Mini Review: BlackBerry PlayBook USA On-Device GPS Map (Offline Map)

Developer: Skylab Mobilesystems Ltd.
Web Site: AppWorld
Rating: ★★☆☆☆☆☆☆☆☆
Price: $9.99

Skylab recently released a bunch of city and country offline maps for Blackberry Playbook. This was very exciting news, as currently most the map applications require downloading the maps online and caching the trip. However, Skylab seems to be playing marketing games here, as the data is only on device when you browse to a location and cache it online.  So this is really not a real on-device map like many other GPS apps in different platforms (TomTom, Igo, Navigon) where the full map is stored on your device. Those apps will work fine perfectly without any data connectivity. On the other hand Skylab’s software will not.

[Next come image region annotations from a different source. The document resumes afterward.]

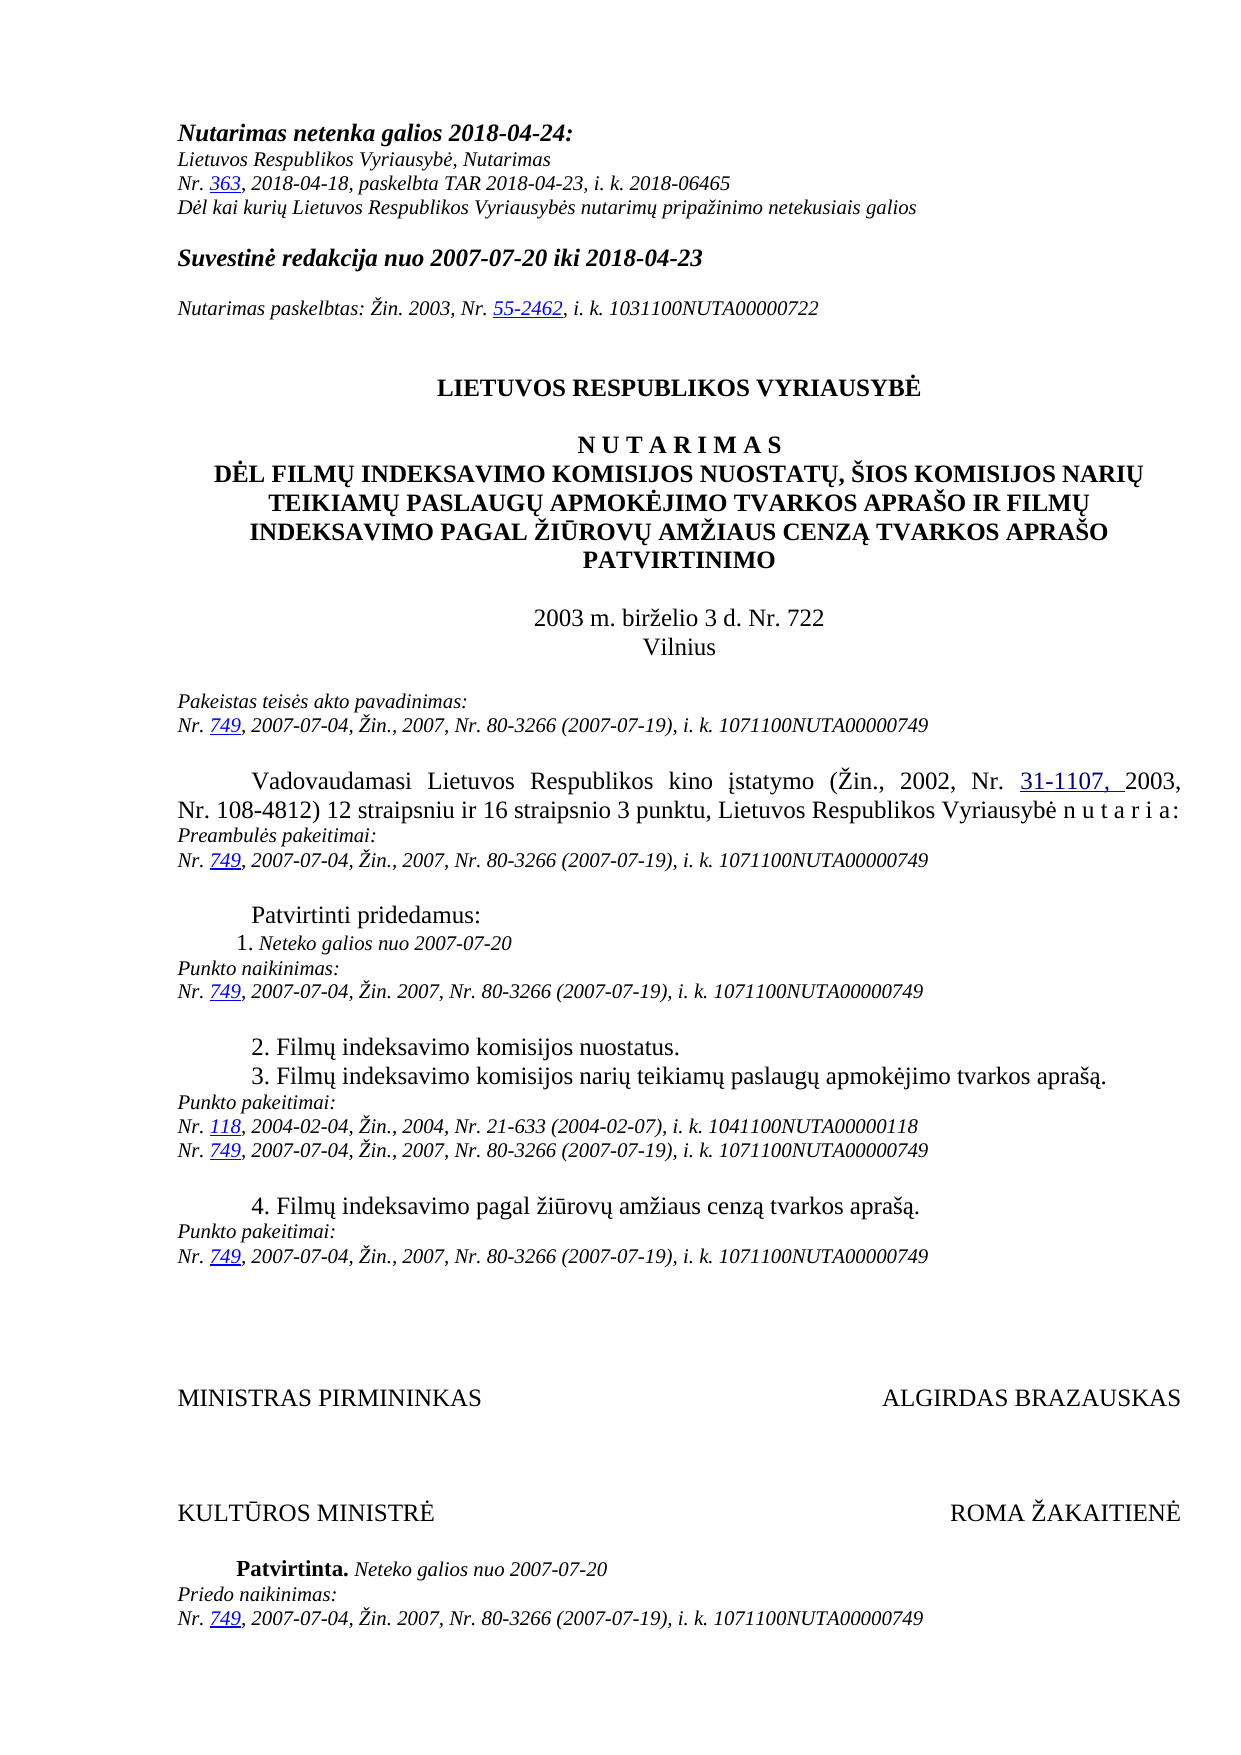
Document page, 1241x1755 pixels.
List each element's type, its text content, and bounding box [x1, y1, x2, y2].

text Lietuvos Respublikos Vyriausybė, Nutarimas [177, 147, 1181, 171]
text Nr. 749, 2007-07-04, Žin., 2007, Nr. 80-3266 (2007-07-19), i. k. 1071100NUTA00000749 [177, 713, 1181, 737]
text Dėl kai kurių Lietuvos Respublikos Vyriausybės nutarimų pripažinimo netekusiais galios [177, 195, 1181, 219]
text Nr. 749, 2007-07-04, Žin. 2007, Nr. 80-3266 (2007-07-19), i. k. 1071100NUTA00000749 [177, 1606, 1181, 1629]
text 3. Filmų indeksavimo komisijos narių teikiamų paslaugų apmokėjimo tvarkos aprašą. [177, 1061, 1181, 1090]
text MINISTRAS PIRMININKAS ALGIRDAS BRAZAUSKAS [177, 1383, 1181, 1411]
text 4. Filmų indeksavimo pagal žiūrovų amžiaus cenzą tvarkos aprašą. [177, 1191, 1181, 1219]
text Punkto naikinimas: [177, 955, 1181, 979]
text Nr. 749, 2007-07-04, Žin., 2007, Nr. 80-3266 (2007-07-19), i. k. 1071100NUTA00000749 [177, 847, 1181, 872]
text DĖL FILMŲ INDEKSAVIMO KOMISIJOS NUOSTATŲ, ŠIOS KOMISIJOS NARIŲ TEIKIAMŲ PASLAUGŲ APMOKĖJIMO TVARKOS APRAŠO IR FILMŲ INDEKSAVIMO PAGAL ŽIŪROVŲ AMŽIAUS CENZĄ TVARKOS APRAŠO PATVIRTINIMO [177, 459, 1181, 574]
text Vilnius [177, 632, 1181, 660]
text Preambulės pakeitimai: [177, 823, 1181, 847]
text Patvirtinta. Neteko galios nuo 2007-07-20 [177, 1555, 1181, 1581]
text Suvestinė redakcija nuo 2007-07-20 iki 2018-04-23 [177, 243, 1181, 272]
text Nr. 118, 2004-02-04, Žin., 2004, Nr. 21-633 (2004-02-07), i. k. 1041100NUTA00000118 [177, 1114, 1181, 1138]
text Patvirtinti pridedamus: [177, 900, 1181, 929]
text Nr. 749, 2007-07-04, Žin., 2007, Nr. 80-3266 (2007-07-19), i. k. 1071100NUTA00000749 [177, 1138, 1181, 1162]
text KULTŪROS MINISTRĖ ROMA ŽAKAITIENĖ [177, 1498, 1181, 1526]
text 1. Neteko galios nuo 2007-07-20 [177, 929, 1181, 955]
text Vadovaudamasi Lietuvos Respublikos kino įstatymo (Žin., 2002, Nr. 31-1107, 2003, Nr. 108-4812) 12 straipsniu ir 16 straipsnio 3 punktu, Lietuvos Respublikos Vyriausybė nutaria: [177, 766, 1181, 823]
text LIETUVOS RESPUBLIKOS VYRIAUSYBĖ [177, 373, 1181, 402]
text 2. Filmų indeksavimo komisijos nuostatus. [177, 1032, 1181, 1061]
text N U T A R I M A S [177, 430, 1181, 459]
text Nr. 363, 2018-04-18, paskelbta TAR 2018-04-23, i. k. 2018-06465 [177, 171, 1181, 195]
text Nr. 749, 2007-07-04, Žin., 2007, Nr. 80-3266 (2007-07-19), i. k. 1071100NUTA00000749 [177, 1243, 1181, 1268]
text Nr. 749, 2007-07-04, Žin. 2007, Nr. 80-3266 (2007-07-19), i. k. 1071100NUTA00000749 [177, 979, 1181, 1003]
text Priedo naikinimas: [177, 1581, 1181, 1606]
text Nutarimas paskelbtas: Žin. 2003, Nr. 55-2462, i. k. 1031100NUTA00000722 [177, 296, 1181, 320]
text Pakeistas teisės akto pavadinimas: [177, 689, 1181, 713]
text 2003 m. birželio 3 d. Nr. 722 [177, 603, 1181, 632]
text Nutarimas netenka galios 2018-04-24: [177, 118, 1181, 147]
text Punkto pakeitimai: [177, 1090, 1181, 1114]
text Punkto pakeitimai: [177, 1219, 1181, 1243]
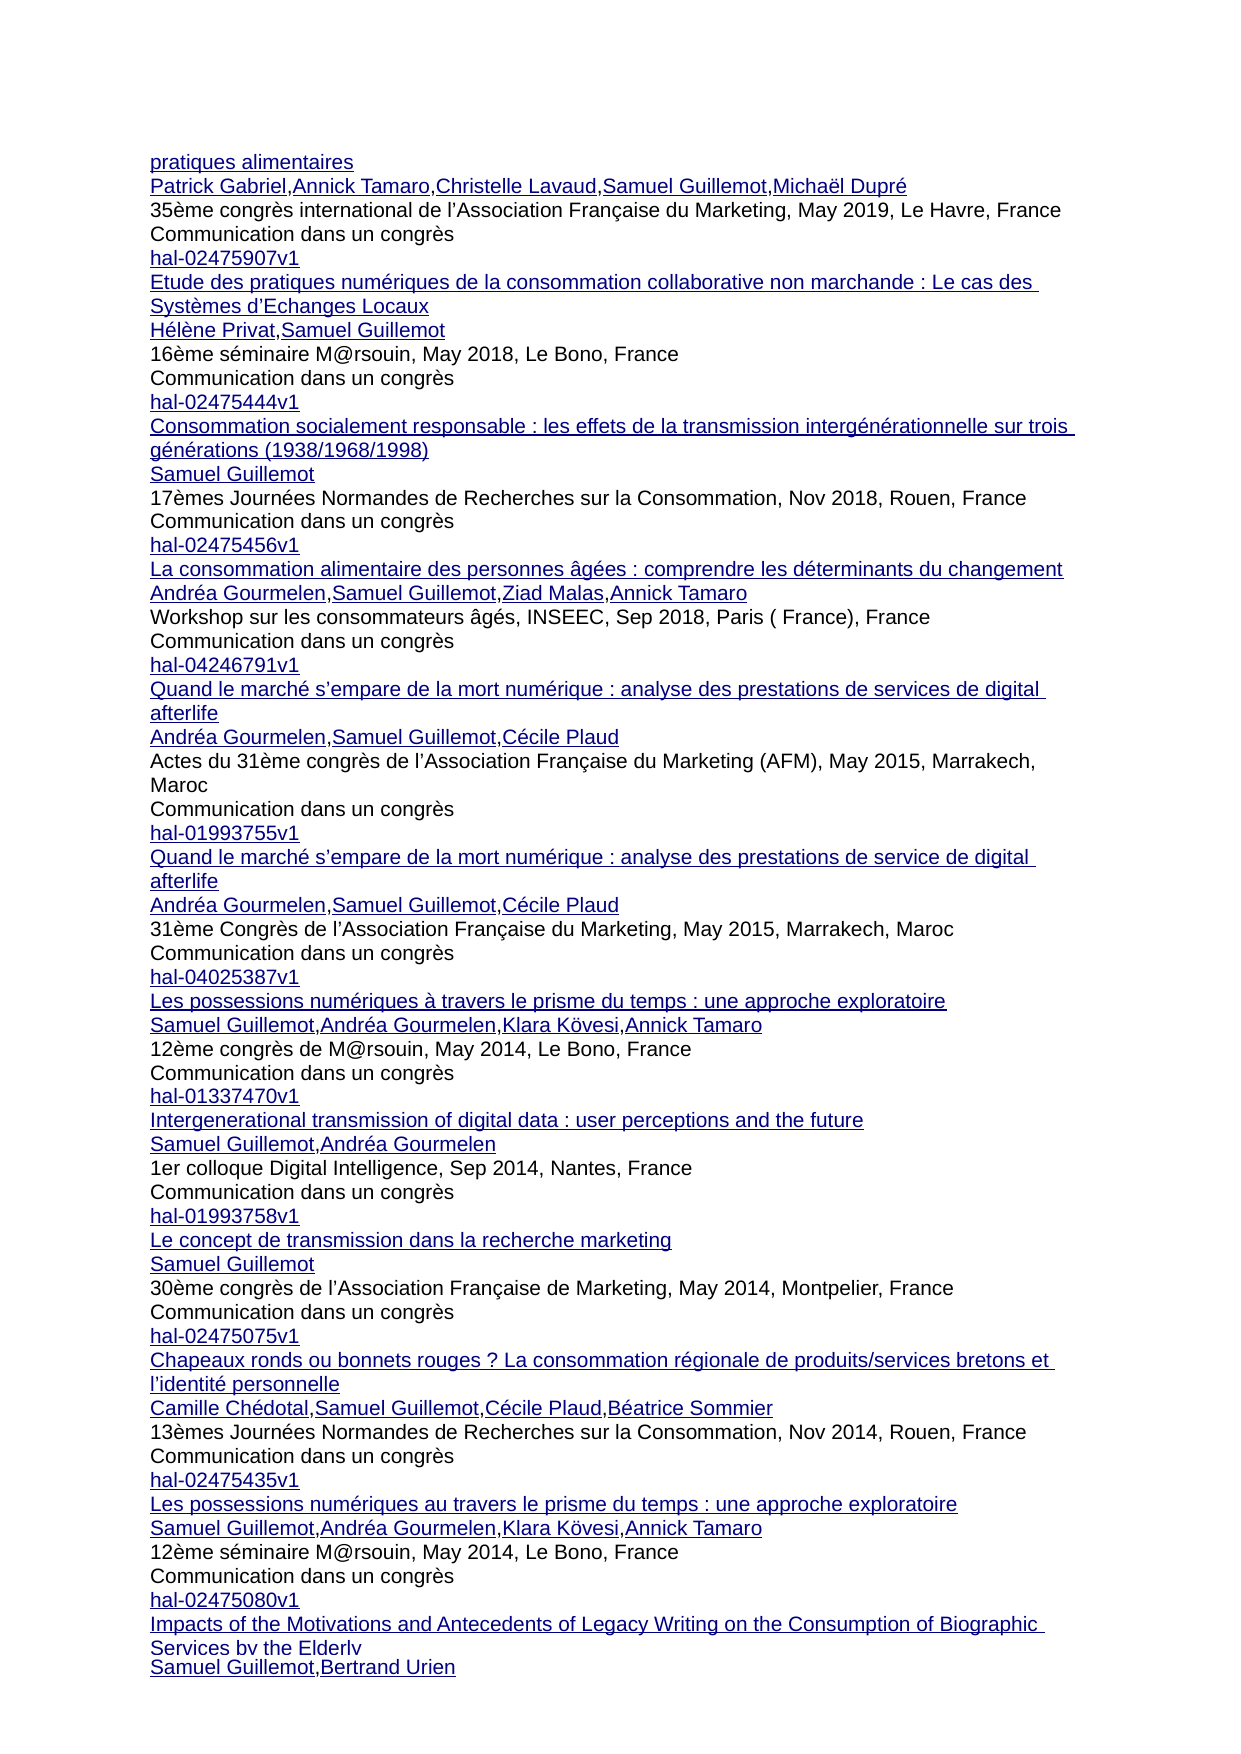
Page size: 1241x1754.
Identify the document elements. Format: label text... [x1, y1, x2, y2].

Also, their info on their application page is misleading too: “This offline map is stored on your PlayBook™, once you download the entire app, you are good to go. “. I downloaded the app (a 450 Mb download) and was very hopeful. On my first run, it told me I didn’t have any cached data and it will start downloading. I was thinking, great it will download the whole US maps and I’ll be good. Nope. It only downloaded where I was currently located.

Above picture is when I scroll down a bit from my current location a bit while offline. Funny enough, I went out to the full US map while online, quickly zoomed into one location and waited 30 seconds. The results weren’t pleasing either:

The options in the app is very limited as well, there really isn’t much to customize there:

There is no search, no navigation, no voice prompts, etc. So if you need directions or voice navigation you won’t find it here. And finally to drop the nail into this app’s coffin, I was laying down on my bed near the window. The app showed me as speeding at a whooping 20 miles (32Km) /hr. Next I went outside, set on a chair. Now I was going at 80miles(128Km)/hr. That is just not right (Unless my house was moving that fast beyond my knowledge ;) )

The maps are provided by OpenStreetMap project. I wouldn’t call them the most reliable (in comparison to Navteq and TeleAtlas), but they are alright.

Overall, $9.99 is an overkill for this app, the description is misleading and it does not work. I would highly recommend staying AWAY from it.